Watch Me (2014) is model and actor Anjelica Huston’s autobiography, and a continuation of her first book, A Story Lately Told (2013). She begins this book at the age of 21 in 1973, after leaving a 4-year relationship with a man 24 years older than her. She returns to the place where she was born: Los Angeles. She receives an invitation to a party at actor Jack Nicholson’s house. He asked her to stay the night. The relationship lasted until 1989.

The memoir begins slowly and disjointedly – mainly about what Jack Nicholson said or did. It is chronicled around Jack Nicholson and his movies – starting with The Passenger, when they met, to Chinatown, also starring her father at the time she moved in with Jack, and One Flew Over the Cuckoo’s Nest – and so on. It is more about Jack than her.

From chapter 9 the memoir gains momentum and more interest. It is here that she writes of her relationship with her father, the director, John Huston. He has emphysema and his health deteriorates. She also writes of his death in 1987.

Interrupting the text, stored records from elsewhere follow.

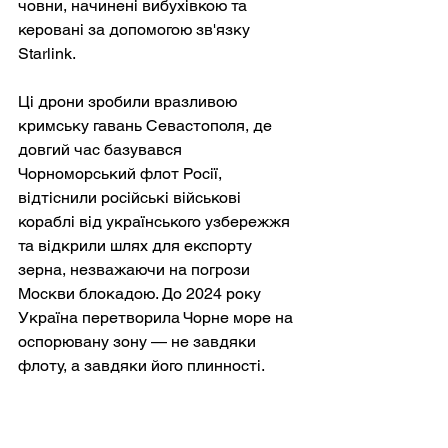
човни, начинені вибухівкою та 
керовані за допомогою зв'язку 
Starlink.
Ці дрони зробили вразливою 
кримську гавань Севастополя, де 
довгий час базувався 
Чорноморський флот Росії, 
відтіснили російські військові 
кораблі від українського узбережжя 
та відкрили шлях для експорту 
зерна, незважаючи на погрози 
Москви блокадою. До 2024 року 
Україна перетворила Чорне море на 
оспорювану зону — не завдяки 
флоту, а завдяки його плинності.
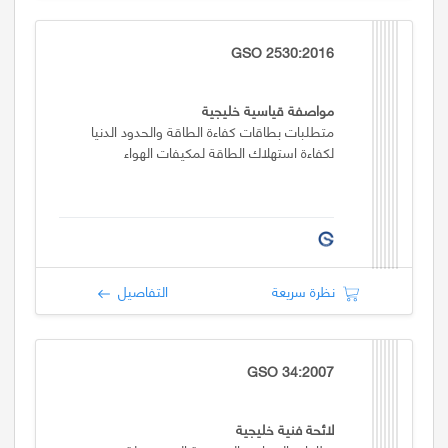
GSO 2530:2016
مواصفة قياسية خليجية
متطلبات بطاقات كفاءة الطاقة والحدود الدنيا
لكفاءة استهلاك الطاقة لمكيفات الهواء
نظرة سريعة
التفاصيل
GSO 34:2007
لائحة فنية خليجية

Her writing improves when she writes of her movies and her life – not dependent on her love with Jack. It is more interesting when she discusses movies such as Prizzi’s Honor, The Addamms Family movies, and her Woody Allen films – up to Darjeeling Limited. Even when she meets and marries Mexican sculptor Robert Graham her identity remains intact. Their relationship from 1992 to his death in 2008 is detailed in a more fluid way than that of her time with Jack. She concludes her memoir with her current work and the next phase of her life in her sixties.